Implementation - Cassville Checkers

This page describes the technical implementation of the Cassville Checkers environment and the AI agents used for analysis.

Gymnasium Environment¶

The game is implemented as a Gymnasium environment, making it compatible with standard reinforcement learning libraries.

Observation Space¶

The environment provides a dictionary observation containing:

Key	Shape	Description
`marble_positions`	`[num_players * 5]`	Position index for each marble
`current_player`	`()`	Which player’s turn (0 to num_players-1)
`die_roll`	`()`	Current die roll (0-5, representing 1-6)
`lap_completed`	`[num_players * 5]`	Boolean flags for lap completion
`mercy_counters`	`[num_players]`	Failed deployment attempts per player
`action_mask`	`[30]`	Binary mask of legal actions

Action Space¶

The action space is discrete with 30 possible actions (6 action types × 5 marbles):

Action Type	Description
`HOME_TO_STAGING`	Move marble from home to staging (requires roll of 1 or 6)
`STAGING_TO_RING`	Move marble from staging onto the ring
`RING_MOVE`	Advance marble around the ring by die value
`RING_TO_GOAL`	Enter goal area (requires exact landing after lap completion)
`MERCY_MOVE`	Use mercy rule to bypass 1/6 deployment requirement
`SKIP`	Skip turn when no valid moves available

Reward Structure¶

Event	Reward
Marble reaches goal	+100
Win game	+5000
Capture opponent	+15
Get captured	-10
Time penalty (per turn)	-0.1
Lose game	-1000

Agent Implementations¶

RandomAgent¶

The simplest baseline—selects uniformly at random from all legal actions. Provides a lower bound on expected performance.

Heuristic Agents¶

Priority-based agents that prefer certain action types over others.
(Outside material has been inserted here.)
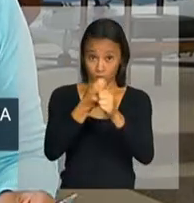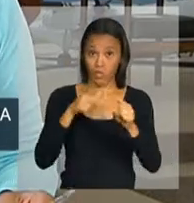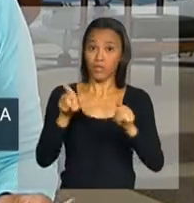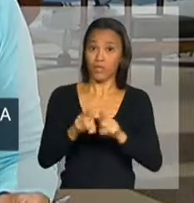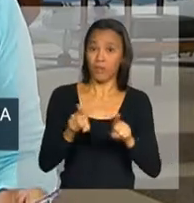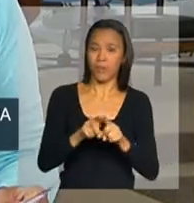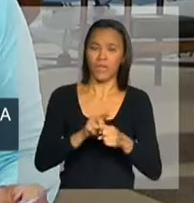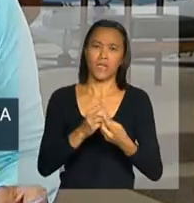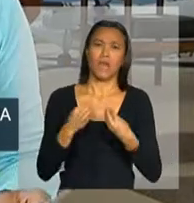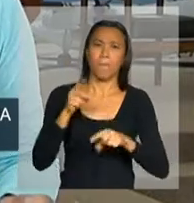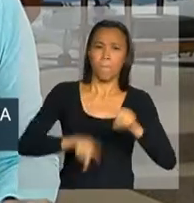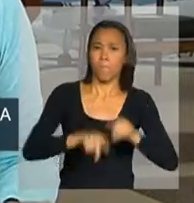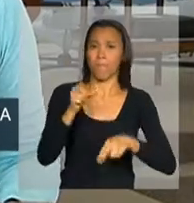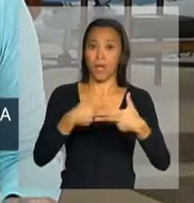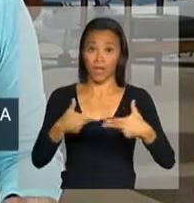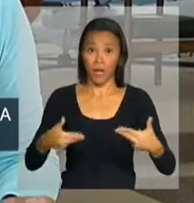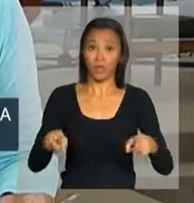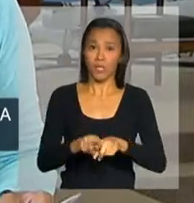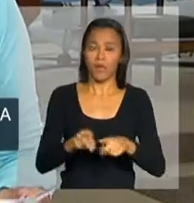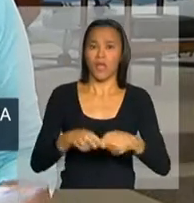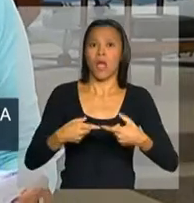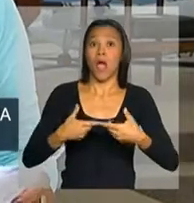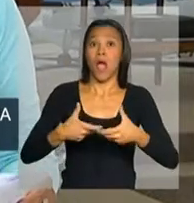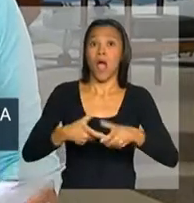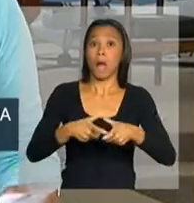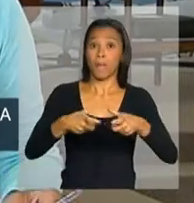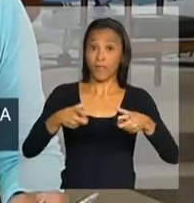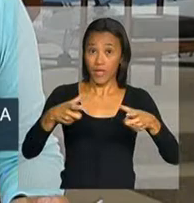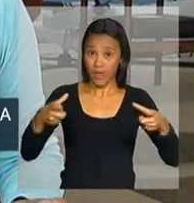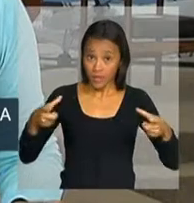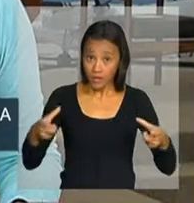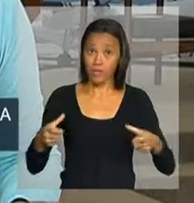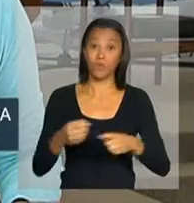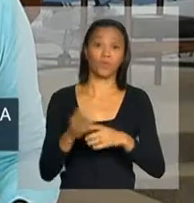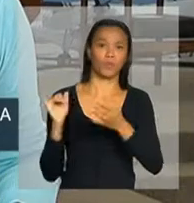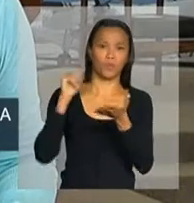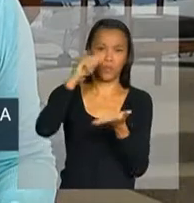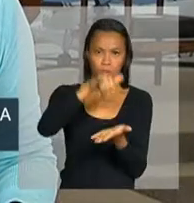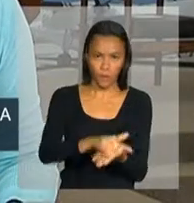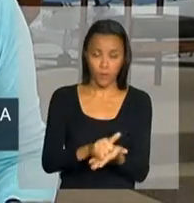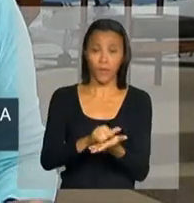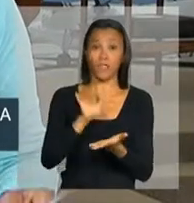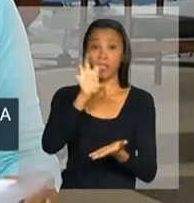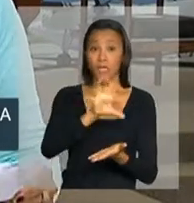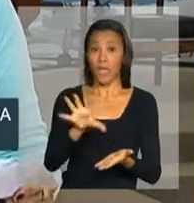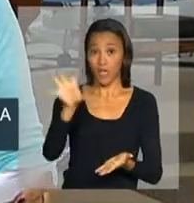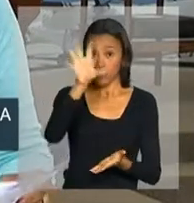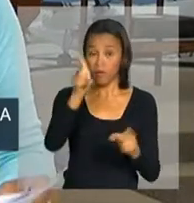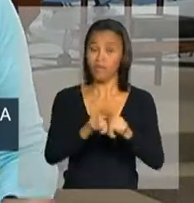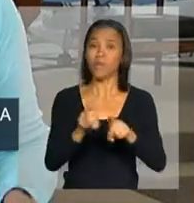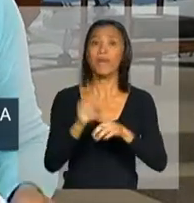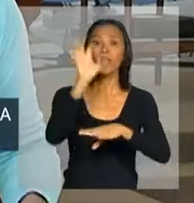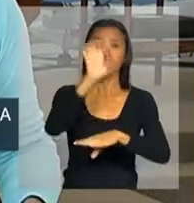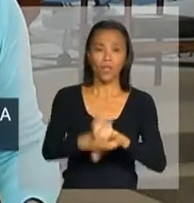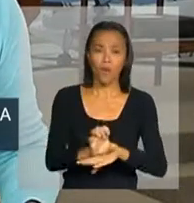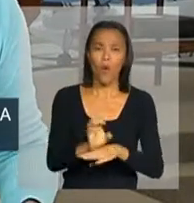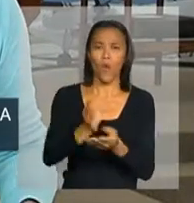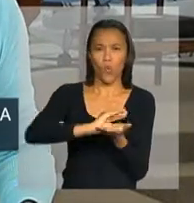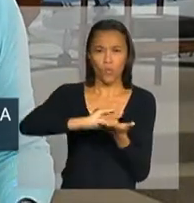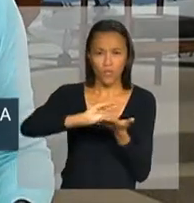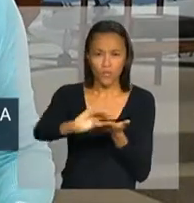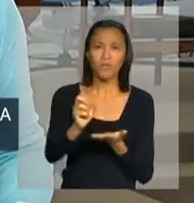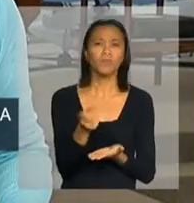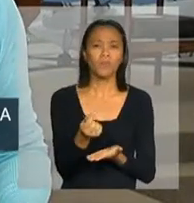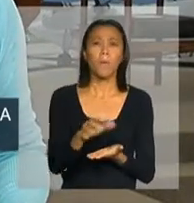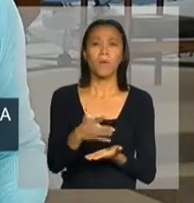reaparelhamento, a expansão da infraestrutura aeroportuária regional e também estadual. Os investimentos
Three variants explore different strategic priorities:

HeuristicAgentAdvance (best heuristic):

Priority: goal > ring > staging > home > mercy > skip

Focuses on advancing marbles already on the ring before deploying new ones.

HeuristicAgentBalanced:

Priority: goal > staging > ring > home > mercy > skip

Moves marbles from staging to ring first, then advances them.

HeuristicAgentDeploy:

Priority: goal > mercy > home > staging > ring > skip

Aggressively deploys new marbles before advancing existing ones.

GreedyAgent¶

A score-based agent that assigns point values to each action type:

Action Type	Base Score	Notes
`RING_TO_GOAL`	100	Highest priority—finish marbles
`STAGING_TO_RING`	40	Get staged marbles moving
`RING_MOVE`	25	+15 bonus for lap-completed marbles
`MERCY_MOVE`	20	Helps when stuck
`HOME_TO_STAGING`	15	Reduced—avoid early deployment
`SKIP`	0	Last resort

The greedy agent selects the legal action with the highest score.

PPO Agents¶

Neural network policies trained using MaskablePPO from sb3-contrib. Action masking ensures the policy only selects legal moves.
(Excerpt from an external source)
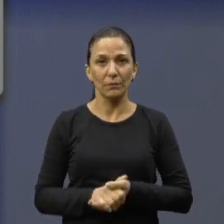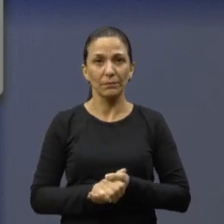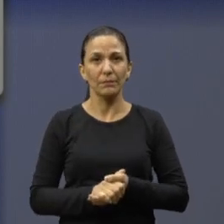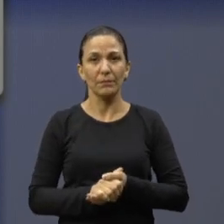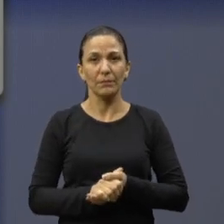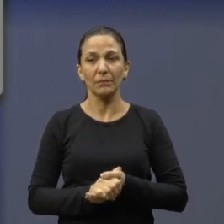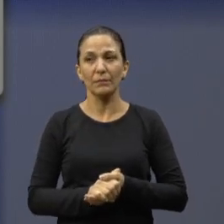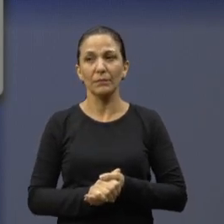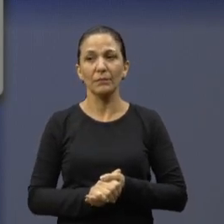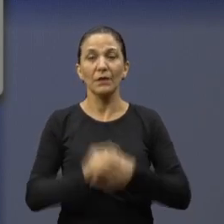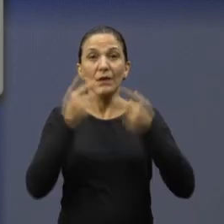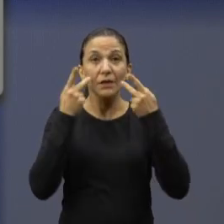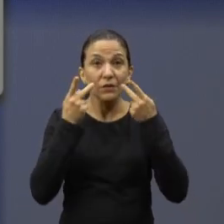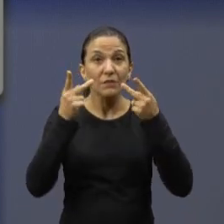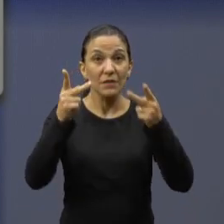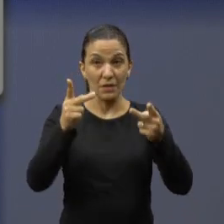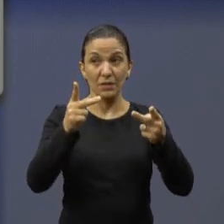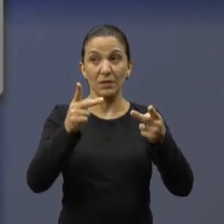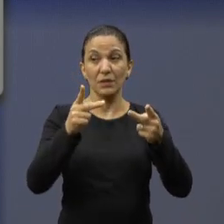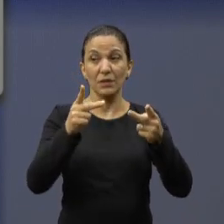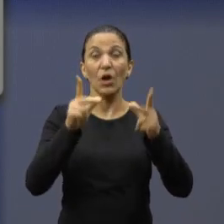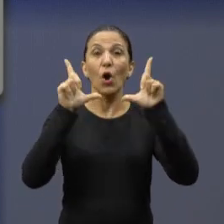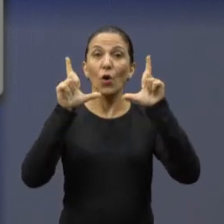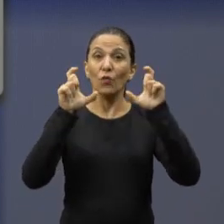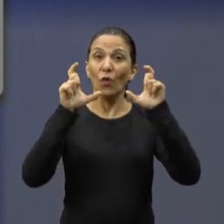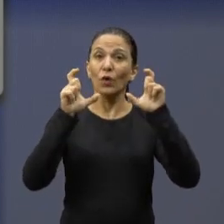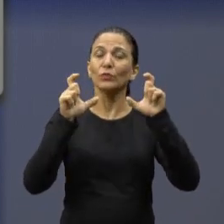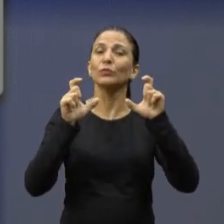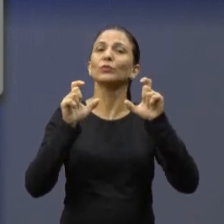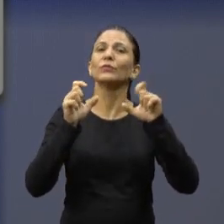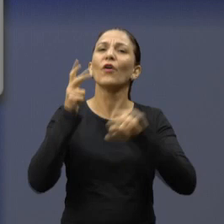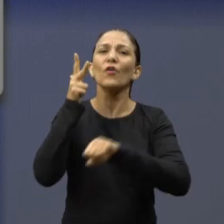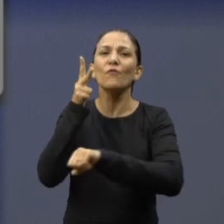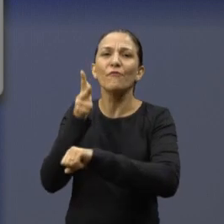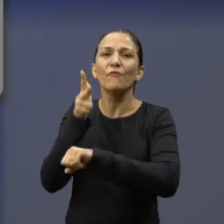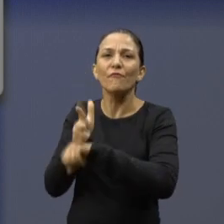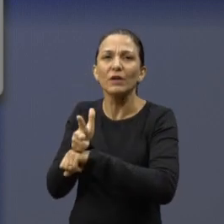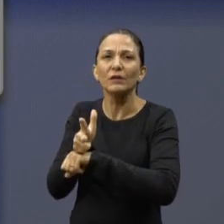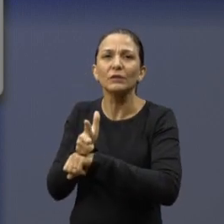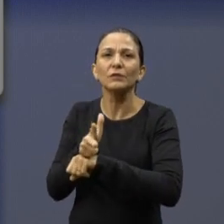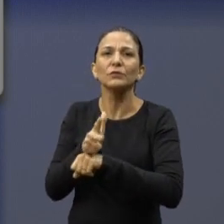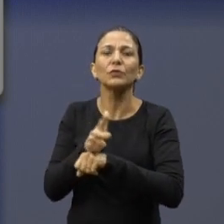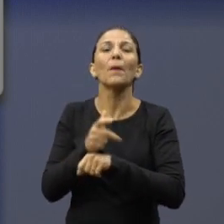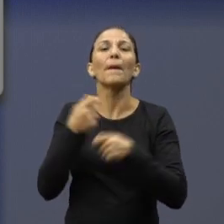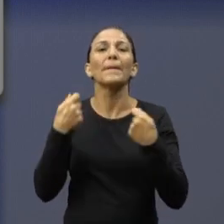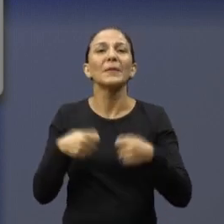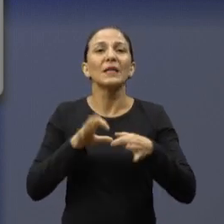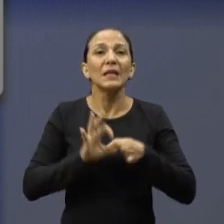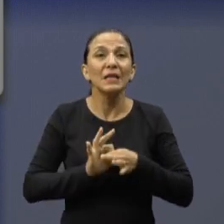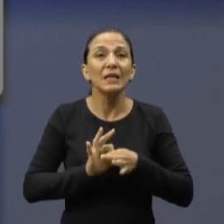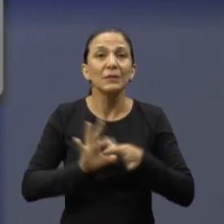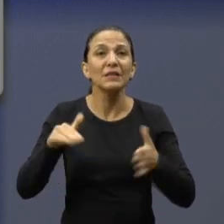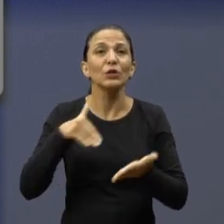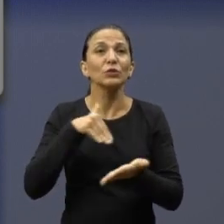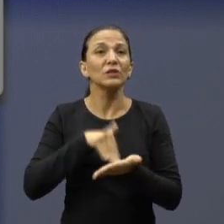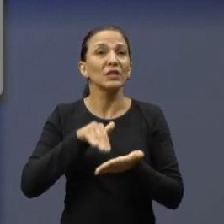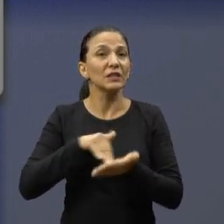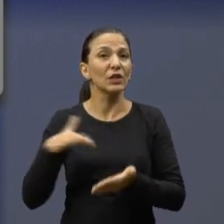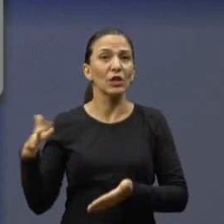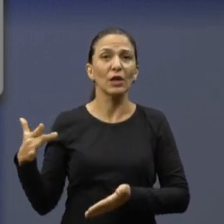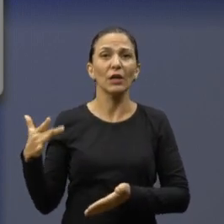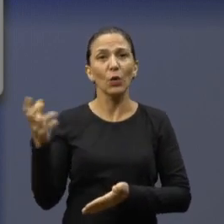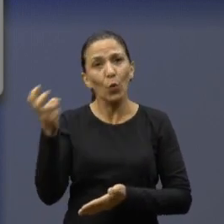visitações, fotos ou imagens, deverão ter autorização da Secretaria da Cultura.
Training configurations tested:

Version	Training Regime	Win/Loss Rewards
v2	vs `heuristic_balanced` only	500 / -100
v3	vs mixed opponents (balanced, advance, greedy) + v2 PPO	500 / -100
v4	Same as v3	5000 / -1000 (10x)

All versions used:

1 million timesteps
MLP policy with 2×64 hidden layers
CPU training (~1000 FPS)

Code Structure¶

cassville_checkers/
├── board.py          # Board topology, position encoding
├── game_state.py     # Game logic, move validation, captures
├── env.py            # Gymnasium environment wrapper
├── agents.py         # Agent implementations
└── train.py          # PPO training utilities

Key Classes¶

Board: Manages the 48-position ring topology and maps between player-relative and absolute positions.

GameState: Handles all game logic including move validation, capturing, bonus turns, and win detection.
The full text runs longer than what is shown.